*Selected excerpt*
○ ○ ○ ○ ○ ○ ○

PDGFR-targeted nanovesicles for restraining breast cancer hepatic metastasis via hepatic stellate cell regression and NK cell activation

Preventing breast cancer liver metastasis presents formidable challenges with multifaceted obstacles. In the case of acute and chronic liver injury, the disrupted liver microenvironment induced by activated hepatic stellate cells (aHSCs) would suppress immune surveillance and license the re-multiplication of disseminated tumor cells (DTCs). Herein, a cyclic peptide pPB modified nanovesicle with aHSCs targeting capability was constructed as CP-SB-siRNA to co-deliver hydrophobic SB431542 and nucleic acid drug CXCL12 siRNA. Due to the TGF-β signaling inhibition of SB431542, CP-SB-siRNA significantly suppressed the expression levels of genes coding the uppermost fibrosis-associated proteins including α-sma, Col-1 and Col-3 in aHSCs. On the other hand, the gene and protein expression level of metastasis-associated chemokine CXCL12 was significantly decreased. In addition, CP-SB-siRNA could regain the function of NK cells and attenuate the breast cancer proliferation through CXCL12-CXCR4 axis. On both breast cancer spontaneous metastasis with fibrosis mouse model and breast cancer via hematogenous metastasis with fibrosis mouse model, CP-SB-siRNA successfully reversed hepatic fibrosis by regressing aHSCs, and thereby restored the liver microenvironment, ultimately inhibiting breast cancer hepatic metastasis. This nanomaterial vector, featuring targeting and drug co-delivery functionalities, exhibited a great potential to restrain breast cancer hepatic metastasis based on the relationship among aHSCs, NK cells and DTCs.

○ ○ ○ ○ ○ ○ ○

*Information provided*
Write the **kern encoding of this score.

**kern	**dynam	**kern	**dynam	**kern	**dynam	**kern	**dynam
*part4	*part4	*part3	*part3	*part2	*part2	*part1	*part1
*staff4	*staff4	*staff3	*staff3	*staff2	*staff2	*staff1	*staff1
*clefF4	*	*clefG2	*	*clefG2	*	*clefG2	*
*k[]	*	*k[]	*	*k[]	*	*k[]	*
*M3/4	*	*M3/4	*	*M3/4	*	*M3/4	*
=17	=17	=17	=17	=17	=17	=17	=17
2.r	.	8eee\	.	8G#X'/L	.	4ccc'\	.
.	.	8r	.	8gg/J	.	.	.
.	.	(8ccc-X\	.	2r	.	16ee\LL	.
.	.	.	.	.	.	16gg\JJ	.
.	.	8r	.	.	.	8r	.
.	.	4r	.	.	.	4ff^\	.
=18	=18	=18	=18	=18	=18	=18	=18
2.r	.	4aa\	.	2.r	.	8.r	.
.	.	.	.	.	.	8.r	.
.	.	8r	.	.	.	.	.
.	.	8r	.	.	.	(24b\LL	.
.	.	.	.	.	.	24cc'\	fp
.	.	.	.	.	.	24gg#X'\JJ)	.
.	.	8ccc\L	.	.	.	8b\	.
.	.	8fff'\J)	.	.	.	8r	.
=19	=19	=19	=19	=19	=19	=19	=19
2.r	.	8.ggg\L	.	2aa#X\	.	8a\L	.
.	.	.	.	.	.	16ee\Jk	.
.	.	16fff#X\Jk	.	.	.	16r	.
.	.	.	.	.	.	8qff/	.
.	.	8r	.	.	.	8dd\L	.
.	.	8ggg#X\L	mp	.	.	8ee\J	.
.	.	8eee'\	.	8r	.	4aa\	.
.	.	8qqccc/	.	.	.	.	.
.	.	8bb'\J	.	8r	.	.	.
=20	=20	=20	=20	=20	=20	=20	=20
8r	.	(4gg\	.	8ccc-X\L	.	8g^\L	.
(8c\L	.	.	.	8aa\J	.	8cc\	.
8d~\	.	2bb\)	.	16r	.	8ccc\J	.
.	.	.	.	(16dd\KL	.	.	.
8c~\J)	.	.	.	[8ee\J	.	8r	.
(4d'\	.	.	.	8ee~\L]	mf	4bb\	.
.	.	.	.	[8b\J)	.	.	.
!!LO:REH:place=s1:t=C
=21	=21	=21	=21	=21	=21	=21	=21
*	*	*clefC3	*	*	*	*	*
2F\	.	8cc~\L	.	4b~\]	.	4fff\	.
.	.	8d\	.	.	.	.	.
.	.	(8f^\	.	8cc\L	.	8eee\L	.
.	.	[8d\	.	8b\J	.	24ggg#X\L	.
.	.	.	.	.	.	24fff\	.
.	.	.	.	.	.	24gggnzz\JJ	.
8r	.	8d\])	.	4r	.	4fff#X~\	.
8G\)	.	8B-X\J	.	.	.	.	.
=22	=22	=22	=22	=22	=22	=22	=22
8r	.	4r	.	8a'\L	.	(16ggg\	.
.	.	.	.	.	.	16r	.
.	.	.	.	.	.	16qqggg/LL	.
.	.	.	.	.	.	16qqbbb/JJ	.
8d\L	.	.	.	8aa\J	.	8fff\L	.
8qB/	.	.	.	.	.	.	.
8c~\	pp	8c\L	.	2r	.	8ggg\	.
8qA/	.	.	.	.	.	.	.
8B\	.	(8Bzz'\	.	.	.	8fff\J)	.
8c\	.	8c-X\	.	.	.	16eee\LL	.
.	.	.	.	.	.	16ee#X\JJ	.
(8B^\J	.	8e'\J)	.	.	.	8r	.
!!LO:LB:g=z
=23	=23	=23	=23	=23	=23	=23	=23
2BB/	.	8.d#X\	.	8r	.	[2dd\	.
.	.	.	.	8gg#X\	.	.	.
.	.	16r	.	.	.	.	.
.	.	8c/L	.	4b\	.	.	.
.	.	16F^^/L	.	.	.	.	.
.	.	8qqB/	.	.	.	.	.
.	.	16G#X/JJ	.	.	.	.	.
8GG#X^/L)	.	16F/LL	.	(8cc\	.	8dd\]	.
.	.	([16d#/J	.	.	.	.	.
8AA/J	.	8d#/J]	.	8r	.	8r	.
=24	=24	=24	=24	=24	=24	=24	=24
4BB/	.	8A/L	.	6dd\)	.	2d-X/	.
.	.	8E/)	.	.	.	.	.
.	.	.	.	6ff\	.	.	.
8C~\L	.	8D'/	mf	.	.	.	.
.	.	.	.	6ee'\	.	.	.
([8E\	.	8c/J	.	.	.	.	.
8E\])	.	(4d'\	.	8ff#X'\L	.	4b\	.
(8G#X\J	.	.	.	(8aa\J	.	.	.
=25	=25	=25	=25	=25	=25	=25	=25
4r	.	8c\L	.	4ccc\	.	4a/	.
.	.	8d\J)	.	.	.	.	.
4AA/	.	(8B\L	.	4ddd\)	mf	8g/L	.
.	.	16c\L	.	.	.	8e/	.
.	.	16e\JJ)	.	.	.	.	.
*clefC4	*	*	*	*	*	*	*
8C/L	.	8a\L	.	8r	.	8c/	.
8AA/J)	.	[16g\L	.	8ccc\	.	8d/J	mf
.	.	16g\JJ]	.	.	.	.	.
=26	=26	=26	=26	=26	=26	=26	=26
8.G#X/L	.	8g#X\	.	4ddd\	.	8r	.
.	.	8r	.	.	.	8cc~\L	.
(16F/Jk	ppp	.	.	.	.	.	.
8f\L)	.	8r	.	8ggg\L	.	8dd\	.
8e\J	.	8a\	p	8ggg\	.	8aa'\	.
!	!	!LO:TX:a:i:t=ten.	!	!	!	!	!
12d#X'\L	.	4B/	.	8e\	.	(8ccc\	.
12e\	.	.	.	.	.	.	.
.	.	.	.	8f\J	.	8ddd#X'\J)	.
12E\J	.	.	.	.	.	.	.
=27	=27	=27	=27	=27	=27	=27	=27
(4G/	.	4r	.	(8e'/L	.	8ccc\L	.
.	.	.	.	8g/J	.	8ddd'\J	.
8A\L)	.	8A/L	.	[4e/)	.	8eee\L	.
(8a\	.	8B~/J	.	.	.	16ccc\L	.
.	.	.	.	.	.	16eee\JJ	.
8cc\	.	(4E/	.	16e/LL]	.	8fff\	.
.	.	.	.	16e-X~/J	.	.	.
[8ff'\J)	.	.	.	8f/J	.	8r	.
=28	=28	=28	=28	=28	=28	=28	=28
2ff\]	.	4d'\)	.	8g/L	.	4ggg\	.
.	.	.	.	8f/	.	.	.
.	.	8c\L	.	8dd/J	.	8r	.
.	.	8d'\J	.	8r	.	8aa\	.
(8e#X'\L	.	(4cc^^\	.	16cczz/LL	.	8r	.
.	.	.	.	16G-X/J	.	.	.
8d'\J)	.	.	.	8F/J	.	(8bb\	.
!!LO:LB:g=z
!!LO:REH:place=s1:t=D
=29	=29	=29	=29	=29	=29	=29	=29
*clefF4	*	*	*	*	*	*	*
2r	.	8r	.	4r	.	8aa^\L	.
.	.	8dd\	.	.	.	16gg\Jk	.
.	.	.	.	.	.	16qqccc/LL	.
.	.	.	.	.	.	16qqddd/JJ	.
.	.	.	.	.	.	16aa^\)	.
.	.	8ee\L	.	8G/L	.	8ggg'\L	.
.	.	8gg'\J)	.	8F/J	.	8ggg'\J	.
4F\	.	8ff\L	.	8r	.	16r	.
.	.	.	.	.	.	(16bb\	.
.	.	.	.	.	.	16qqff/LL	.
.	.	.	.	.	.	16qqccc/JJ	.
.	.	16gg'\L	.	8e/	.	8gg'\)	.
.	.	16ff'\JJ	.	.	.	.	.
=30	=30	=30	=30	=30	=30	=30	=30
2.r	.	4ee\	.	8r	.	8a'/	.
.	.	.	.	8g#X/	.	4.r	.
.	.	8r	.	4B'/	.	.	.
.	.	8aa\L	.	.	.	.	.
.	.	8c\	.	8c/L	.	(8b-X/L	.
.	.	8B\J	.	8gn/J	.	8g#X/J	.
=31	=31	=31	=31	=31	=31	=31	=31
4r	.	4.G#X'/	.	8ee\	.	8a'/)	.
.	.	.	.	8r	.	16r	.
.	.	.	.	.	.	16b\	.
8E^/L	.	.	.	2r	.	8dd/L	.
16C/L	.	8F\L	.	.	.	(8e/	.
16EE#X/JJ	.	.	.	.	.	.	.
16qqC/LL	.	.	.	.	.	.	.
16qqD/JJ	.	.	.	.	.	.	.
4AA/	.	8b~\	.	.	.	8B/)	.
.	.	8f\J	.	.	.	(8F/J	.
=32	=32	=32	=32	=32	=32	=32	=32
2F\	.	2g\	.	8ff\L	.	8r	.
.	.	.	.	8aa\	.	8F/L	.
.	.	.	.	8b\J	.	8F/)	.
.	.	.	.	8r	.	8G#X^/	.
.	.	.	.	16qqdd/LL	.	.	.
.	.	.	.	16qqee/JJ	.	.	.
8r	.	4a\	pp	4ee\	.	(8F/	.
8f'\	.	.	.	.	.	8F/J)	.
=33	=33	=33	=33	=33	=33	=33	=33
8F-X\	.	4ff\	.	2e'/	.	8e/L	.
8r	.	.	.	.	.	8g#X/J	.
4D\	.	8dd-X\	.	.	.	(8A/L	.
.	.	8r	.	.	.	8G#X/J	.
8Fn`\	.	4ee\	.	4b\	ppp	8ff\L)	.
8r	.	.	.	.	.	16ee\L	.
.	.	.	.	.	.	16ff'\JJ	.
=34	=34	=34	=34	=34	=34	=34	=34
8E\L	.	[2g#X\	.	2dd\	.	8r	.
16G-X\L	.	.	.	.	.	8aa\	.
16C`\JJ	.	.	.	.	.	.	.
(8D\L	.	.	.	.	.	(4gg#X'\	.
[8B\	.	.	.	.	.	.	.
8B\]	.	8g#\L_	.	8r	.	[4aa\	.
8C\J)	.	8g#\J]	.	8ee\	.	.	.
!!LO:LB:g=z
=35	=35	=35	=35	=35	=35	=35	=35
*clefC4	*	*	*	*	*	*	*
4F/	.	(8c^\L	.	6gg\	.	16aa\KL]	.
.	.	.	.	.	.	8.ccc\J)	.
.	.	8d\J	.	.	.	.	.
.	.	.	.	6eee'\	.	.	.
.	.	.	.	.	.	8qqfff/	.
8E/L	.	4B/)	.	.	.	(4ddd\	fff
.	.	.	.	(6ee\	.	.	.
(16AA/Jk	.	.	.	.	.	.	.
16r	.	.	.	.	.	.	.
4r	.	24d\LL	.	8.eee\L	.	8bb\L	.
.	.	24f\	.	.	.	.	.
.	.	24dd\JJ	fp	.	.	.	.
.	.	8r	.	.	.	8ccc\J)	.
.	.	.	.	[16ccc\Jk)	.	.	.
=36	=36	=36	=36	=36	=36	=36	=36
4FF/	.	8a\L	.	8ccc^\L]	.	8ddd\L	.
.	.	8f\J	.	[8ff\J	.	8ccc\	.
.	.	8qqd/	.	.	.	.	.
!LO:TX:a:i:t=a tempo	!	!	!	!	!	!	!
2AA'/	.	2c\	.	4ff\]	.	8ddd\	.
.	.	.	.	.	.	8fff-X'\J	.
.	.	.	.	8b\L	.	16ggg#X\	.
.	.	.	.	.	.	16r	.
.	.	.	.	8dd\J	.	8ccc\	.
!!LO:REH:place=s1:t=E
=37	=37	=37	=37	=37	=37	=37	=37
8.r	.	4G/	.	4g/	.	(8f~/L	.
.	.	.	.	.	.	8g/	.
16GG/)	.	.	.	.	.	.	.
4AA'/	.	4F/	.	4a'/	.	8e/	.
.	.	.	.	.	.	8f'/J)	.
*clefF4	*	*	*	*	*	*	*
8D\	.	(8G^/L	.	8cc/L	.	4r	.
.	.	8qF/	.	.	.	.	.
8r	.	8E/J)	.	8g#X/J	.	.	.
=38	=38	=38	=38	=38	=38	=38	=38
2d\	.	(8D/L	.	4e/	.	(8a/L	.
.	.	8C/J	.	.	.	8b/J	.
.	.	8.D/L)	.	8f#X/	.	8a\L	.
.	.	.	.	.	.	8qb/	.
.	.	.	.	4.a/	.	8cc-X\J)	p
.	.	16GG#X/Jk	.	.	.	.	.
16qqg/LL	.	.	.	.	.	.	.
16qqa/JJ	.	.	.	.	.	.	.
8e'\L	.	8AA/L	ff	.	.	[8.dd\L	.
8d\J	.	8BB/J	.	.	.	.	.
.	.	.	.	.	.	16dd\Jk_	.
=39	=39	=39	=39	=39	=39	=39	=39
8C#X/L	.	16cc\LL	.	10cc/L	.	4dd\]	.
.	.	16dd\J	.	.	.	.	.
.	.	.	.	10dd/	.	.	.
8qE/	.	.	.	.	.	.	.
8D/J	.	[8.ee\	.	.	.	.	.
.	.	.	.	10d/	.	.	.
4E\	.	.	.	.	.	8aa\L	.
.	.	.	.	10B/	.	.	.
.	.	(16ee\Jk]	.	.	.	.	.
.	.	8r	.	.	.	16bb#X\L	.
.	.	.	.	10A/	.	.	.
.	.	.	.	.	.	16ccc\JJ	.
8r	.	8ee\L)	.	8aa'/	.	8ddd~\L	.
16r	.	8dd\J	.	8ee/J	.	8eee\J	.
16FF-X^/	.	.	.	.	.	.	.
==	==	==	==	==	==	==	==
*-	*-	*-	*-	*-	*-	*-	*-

○ ○ ○ ○ ○ ○ ○

*Exercise objective*
Reproduce the abstract on PDGFR-targeted nanovesicles in full, word for word.

*Solution*
PDGFR-targeted nanovesicles for restraining breast cancer hepatic metastasis via hepatic stellate cell regression and NK cell activation

Preventing breast cancer liver metastasis presents formidable challenges with multifaceted obstacles. In the case of acute and chronic liver injury, the disrupted liver microenvironment induced by activated hepatic stellate cells (aHSCs) would suppress immune surveillance and license the re-multiplication of disseminated tumor cells (DTCs). Herein, a cyclic peptide pPB modified nanovesicle with aHSCs targeting capability was constructed as CP-SB-siRNA to co-deliver hydrophobic SB431542 and nucleic acid drug CXCL12 siRNA. Due to the TGF-β signaling inhibition of SB431542, CP-SB-siRNA significantly suppressed the expression levels of genes coding the uppermost fibrosis-associated proteins including α-sma, Col-1 and Col-3 in aHSCs. On the other hand, the gene and protein expression level of metastasis-associated chemokine CXCL12 was significantly decreased. In addition, CP-SB-siRNA could regain the function of NK cells and attenuate the breast cancer proliferation through CXCL12-CXCR4 axis. On both breast cancer spontaneous metastasis with fibrosis mouse model and breast cancer via hematogenous metastasis with fibrosis mouse model, CP-SB-siRNA successfully reversed hepatic fibrosis by regressing aHSCs, and thereby restored the liver microenvironment, ultimately inhibiting breast cancer hepatic metastasis. This nanomaterial vector, featuring targeting and drug co-delivery functionalities, exhibited a great potential to restrain breast cancer hepatic metastasis based on the relationship among aHSCs, NK cells and DTCs.